AIM: Return every line of the entries below verbatim, with nothing changed.

━━━━━ DATA FOR THE TASK ━━━━━

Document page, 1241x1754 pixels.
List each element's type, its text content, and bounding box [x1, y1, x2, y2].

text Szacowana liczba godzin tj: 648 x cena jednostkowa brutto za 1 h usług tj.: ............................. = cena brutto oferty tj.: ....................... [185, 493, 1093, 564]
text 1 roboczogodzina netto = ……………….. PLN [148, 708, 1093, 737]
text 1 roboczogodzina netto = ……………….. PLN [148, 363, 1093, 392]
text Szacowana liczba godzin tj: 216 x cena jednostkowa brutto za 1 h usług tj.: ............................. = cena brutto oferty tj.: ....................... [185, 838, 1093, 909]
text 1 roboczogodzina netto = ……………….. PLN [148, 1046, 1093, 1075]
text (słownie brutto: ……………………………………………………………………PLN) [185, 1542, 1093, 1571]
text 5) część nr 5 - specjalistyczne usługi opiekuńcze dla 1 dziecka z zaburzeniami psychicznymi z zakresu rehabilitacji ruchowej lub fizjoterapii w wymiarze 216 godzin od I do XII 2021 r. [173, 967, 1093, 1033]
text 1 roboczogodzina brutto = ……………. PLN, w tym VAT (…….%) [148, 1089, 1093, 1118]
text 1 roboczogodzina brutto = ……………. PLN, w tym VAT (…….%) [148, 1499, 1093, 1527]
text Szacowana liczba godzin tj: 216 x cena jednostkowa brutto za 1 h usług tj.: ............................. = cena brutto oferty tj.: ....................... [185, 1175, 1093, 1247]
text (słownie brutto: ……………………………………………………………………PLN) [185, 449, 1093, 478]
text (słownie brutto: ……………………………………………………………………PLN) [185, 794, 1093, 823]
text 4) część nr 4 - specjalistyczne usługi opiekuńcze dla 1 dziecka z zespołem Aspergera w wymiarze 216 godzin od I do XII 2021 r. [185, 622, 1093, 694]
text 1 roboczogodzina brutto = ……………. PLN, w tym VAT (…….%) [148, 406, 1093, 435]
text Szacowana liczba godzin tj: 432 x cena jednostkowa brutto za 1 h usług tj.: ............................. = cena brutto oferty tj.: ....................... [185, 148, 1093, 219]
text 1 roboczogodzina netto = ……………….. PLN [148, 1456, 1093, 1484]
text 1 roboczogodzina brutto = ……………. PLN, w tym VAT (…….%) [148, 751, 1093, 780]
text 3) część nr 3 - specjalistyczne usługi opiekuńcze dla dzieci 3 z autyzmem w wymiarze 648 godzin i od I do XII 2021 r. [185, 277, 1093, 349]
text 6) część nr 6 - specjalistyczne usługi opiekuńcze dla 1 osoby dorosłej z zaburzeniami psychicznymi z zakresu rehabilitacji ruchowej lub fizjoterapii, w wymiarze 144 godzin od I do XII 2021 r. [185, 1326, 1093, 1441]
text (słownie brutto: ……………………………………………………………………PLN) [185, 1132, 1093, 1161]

━━━━━

ANSWER FOR THE TASK:
Document page, 1241x1754 pixels.
List each element's type, its text content, and bounding box [x1, y1, x2, y2].

text Szacowana liczba godzin tj: 648 x cena jednostkowa brutto za 1 h usług tj.: ............................. = cena brutto oferty tj.: ....................... [185, 493, 1093, 564]
text 1 roboczogodzina netto = ……………….. PLN [148, 708, 1093, 737]
text 1 roboczogodzina netto = ……………….. PLN [148, 363, 1093, 392]
text Szacowana liczba godzin tj: 216 x cena jednostkowa brutto za 1 h usług tj.: ............................. = cena brutto oferty tj.: ....................... [185, 838, 1093, 909]
text 1 roboczogodzina netto = ……………….. PLN [148, 1046, 1093, 1075]
text (słownie brutto: ……………………………………………………………………PLN) [185, 1542, 1093, 1571]
text 5) część nr 5 - specjalistyczne usługi opiekuńcze dla 1 dziecka z zaburzeniami psychicznymi z zakresu rehabilitacji ruchowej lub fizjoterapii w wymiarze 216 godzin od I do XII 2021 r. [173, 967, 1093, 1033]
text 1 roboczogodzina brutto = ……………. PLN, w tym VAT (…….%) [148, 1089, 1093, 1118]
text 1 roboczogodzina brutto = ……………. PLN, w tym VAT (…….%) [148, 1499, 1093, 1527]
text Szacowana liczba godzin tj: 216 x cena jednostkowa brutto za 1 h usług tj.: ............................. = cena brutto oferty tj.: ....................... [185, 1175, 1093, 1247]
text (słownie brutto: ……………………………………………………………………PLN) [185, 449, 1093, 478]
text (słownie brutto: ……………………………………………………………………PLN) [185, 794, 1093, 823]
text 4) część nr 4 - specjalistyczne usługi opiekuńcze dla 1 dziecka z zespołem Aspergera w wymiarze 216 godzin od I do XII 2021 r. [185, 622, 1093, 694]
text 1 roboczogodzina brutto = ……………. PLN, w tym VAT (…….%) [148, 406, 1093, 435]
text Szacowana liczba godzin tj: 432 x cena jednostkowa brutto za 1 h usług tj.: ............................. = cena brutto oferty tj.: ....................... [185, 148, 1093, 219]
text 1 roboczogodzina netto = ……………….. PLN [148, 1456, 1093, 1484]
text 1 roboczogodzina brutto = ……………. PLN, w tym VAT (…….%) [148, 751, 1093, 780]
text 3) część nr 3 - specjalistyczne usługi opiekuńcze dla dzieci 3 z autyzmem w wymiarze 648 godzin i od I do XII 2021 r. [185, 277, 1093, 349]
text 6) część nr 6 - specjalistyczne usługi opiekuńcze dla 1 osoby dorosłej z zaburzeniami psychicznymi z zakresu rehabilitacji ruchowej lub fizjoterapii, w wymiarze 144 godzin od I do XII 2021 r. [185, 1326, 1093, 1441]
text (słownie brutto: ……………………………………………………………………PLN) [185, 1132, 1093, 1161]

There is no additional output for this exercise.